Ethics of Doing Research in Online Networks: Fellowship post #3

Posted on July 26th, by George Veletsianos in NPS, scholarship, sharing. 3 comments

This is post #3 of my summer Fellowship. The purpose is to examine practices undertaken by academics and educators in networked publics. These practices fall under the general heading of “digital scholarship” and these individuals have been called “digital scholars” or “open scholars.”

Though research in online spaces is gaining increasing acceptance, it has also gained notoriety recently. A story in the Chronicle of Higher Education last week raised ethical concerns about a Harvard study that included about 1,700 Facebook profiles as its data source. The sticking point was the use of data that should have been private, but was considered public.

Online research involving public data (like the one I am conducting for my Fellowship) is becoming increasingly common. The question becomes, what is public and what is private? Can researchers treat all information posted online as public? If it’s public, is consent to use that information for research purposes still required? Offices of Research Support have adopted policies guiding researchers to the ethical use of public data (though as you will see below, these policies do not fit all molds). My institution’s Review Board for example states that the following does not constitute Human Subjects Research:

Public and/or published data sets, accessible without restriction (e.g., password not needed*), and containing readily identifiable information and where individuals can reasonably expect this information to be available to the public (examples include letters to the editor, blogs) (source)

As such, research involving information posted publicly (e.g. on Twitter, YouTube, etc) can be used for research purposes without informed consent. The problem with the Harvard case was that the individuals mining the data were accessing data that were restricted (i.e. not public), and thus should not have been used without first securing informed consent.

The more difficult questions that I’ve been grappling with in my use of public data for research purposes are the following:

  • Let’s assume I have a public twitter account, a researcher downloads a set of status updates for analysis, and I later delete those posts. Does that mean that the researcher can no longer can use it in his/her research? Does that mean that I have “withdrawn my participation”? Or is the data still considered “public” just by virtue of it being public at one point in time?
  • Consider the case where my profile is private and someone whose profile is public re-tweets one of my status updates. Can a researcher archive the public re-tweet and use it in his/her research, even though the tweet originated from a non-public account?

These are important questions to consider. Both academics and students need to equip themselves with a greater understanding of their rights and responsibilities when conducting research in online spaces such as social networking sites.

As far as my data sets are concerned, I’ve gone at great lengths to anonymize and de-identify them (e.g., by rewriting narratives/tweets/etc and having a second researcher check whether the meaning changed and deleting any identifying information). Re-writing narratives is an acceptable, even encouraged, strategy, in various phenomenological circles (e.g., Kuiken 2001 and van Manen, 1997) and in this instance it also serves ethical purposes.
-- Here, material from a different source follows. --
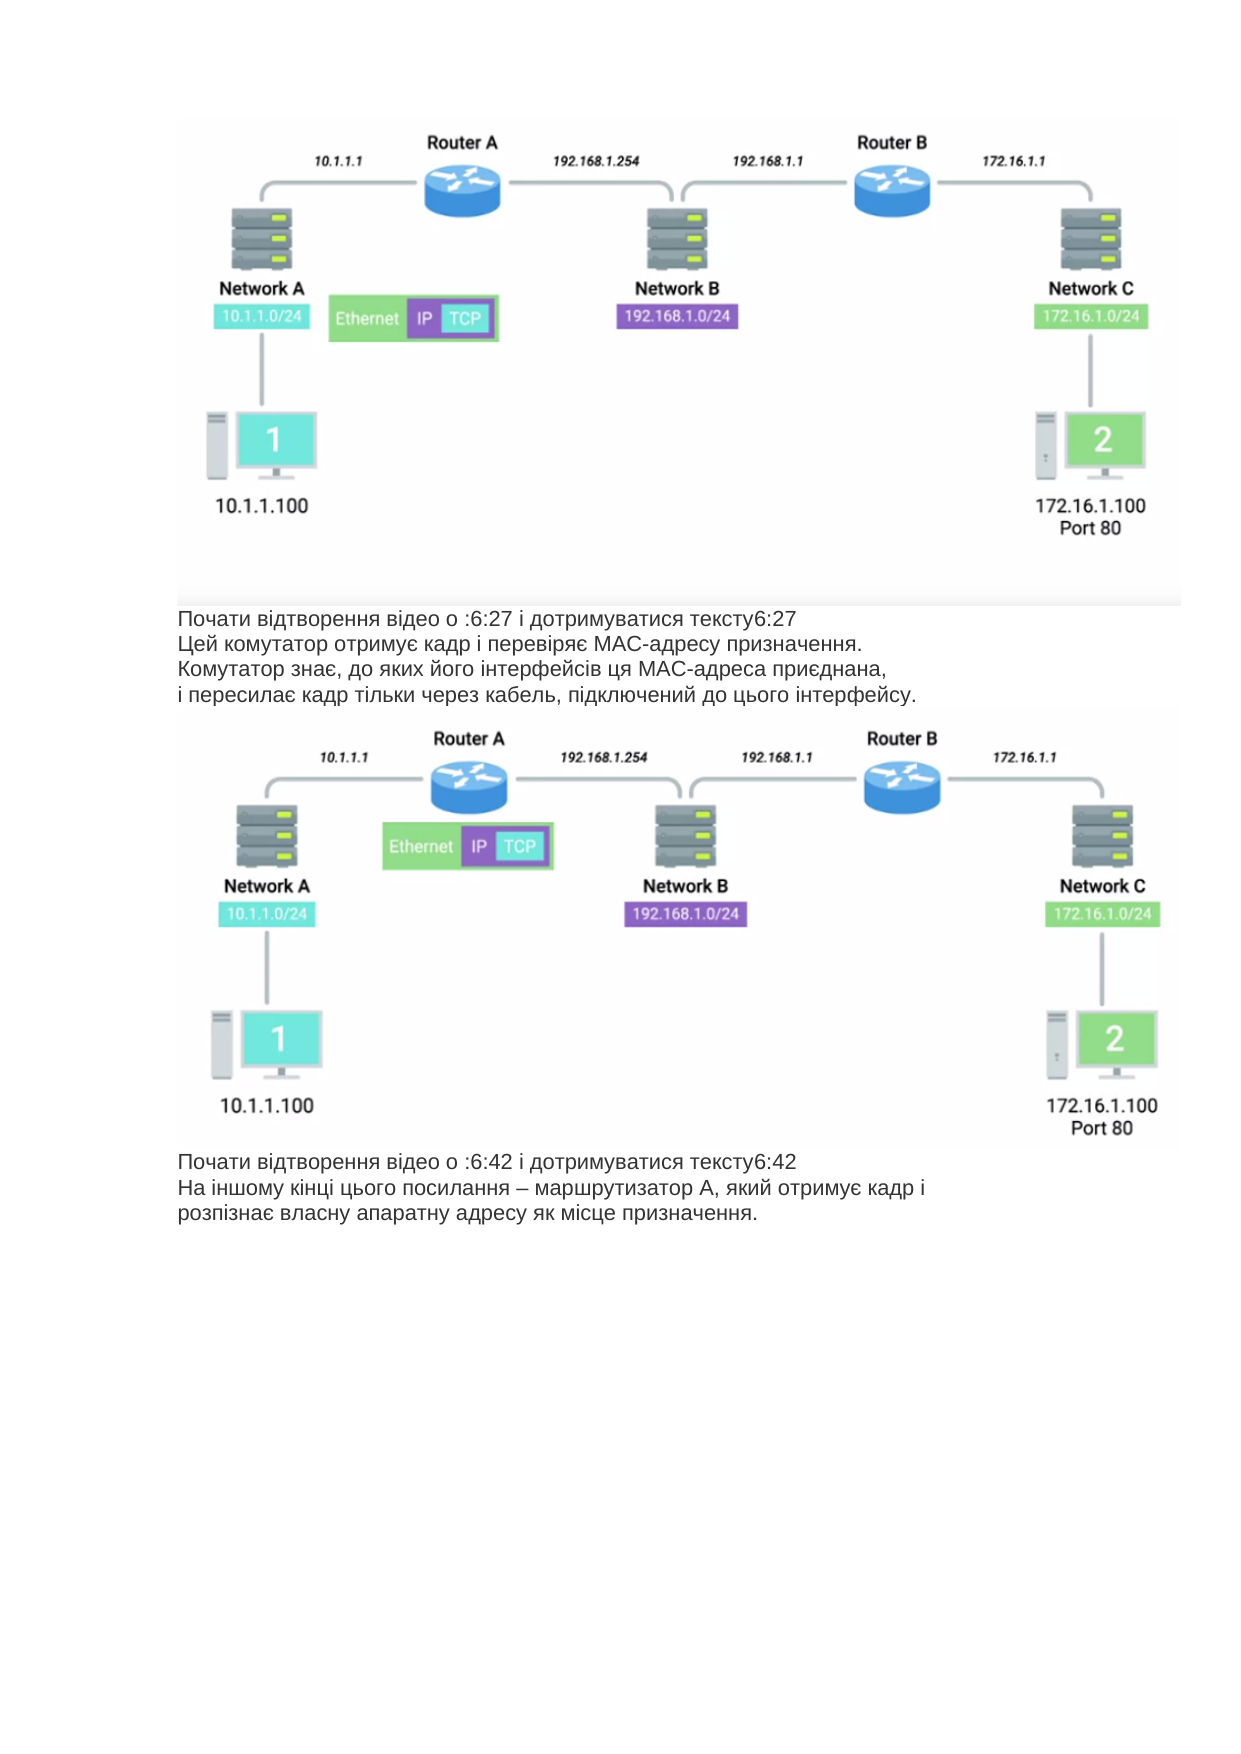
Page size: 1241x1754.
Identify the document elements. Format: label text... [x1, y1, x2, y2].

3 thoughts on “Ethics of Doing Research in Online Networks: Fellowship post #3

  2. Great post.

    A further distinction can be made between message boards or on-line services which require the user to have an account in order to log in, make use of the service and view other users’ postings, with services like Facebook where often you would have to be the user’s ‘friend’ in order to access their personal information.

    Surely the former scenario where account and password access is available to all should count as information which is available in the public domain. The user knows that anyone can choose to create an account and read their information thereby relinquishing their control over who reads their data.

    • Thanks for the comment, Ruth. I have to disagree though. It’s not as much a matter of platform, as it is the way one is accessing that information. “Public” information is public without any sort of restrictions that can be retrieved by anyone at any point in time. For instance, you don’t need to sign-up to a service to find public tweets. Or, you don’t need to sign-up to a service to find public facebook posts (e.g., see On the other hand, if I am participating in a forum that requires a username and a password, that information cannot be retrieved *unless* a username and a password is used. In other words, as a user, I am not “relinquishing [my] control over who reads [my] data.” I am allowing others who create an account on the site to read my data, *and* (this is important), I TRUST that they will not share my data outside of that controlled environment, unless I grant explicit permission. To give an example: Let’s say that I enjoy playing chess and that I sign up to a chess playing site that requires login credentials to access. Let’s also assume that I don’t want my colleagues to know about this because they might perceive it as a nerdy thing to do and I don’t want them “seeing” that part of my identity (hence my choice to participate on a chess-playing site that is not public). Wouldn’t it be unethical if someone decides to “out” me as a chess-playing nerd to colleagues who are not participating on the site? On the other hand, if a colleague signs-up to the site and connects with me, I wouldn’t mind if they knew that I enjoy chess, because, presumably, they also enjoy chess, hence the reason they are on the site. If however, they too decide to share that knowledge/information outside of the chess-playing site, then that would also violate my trust.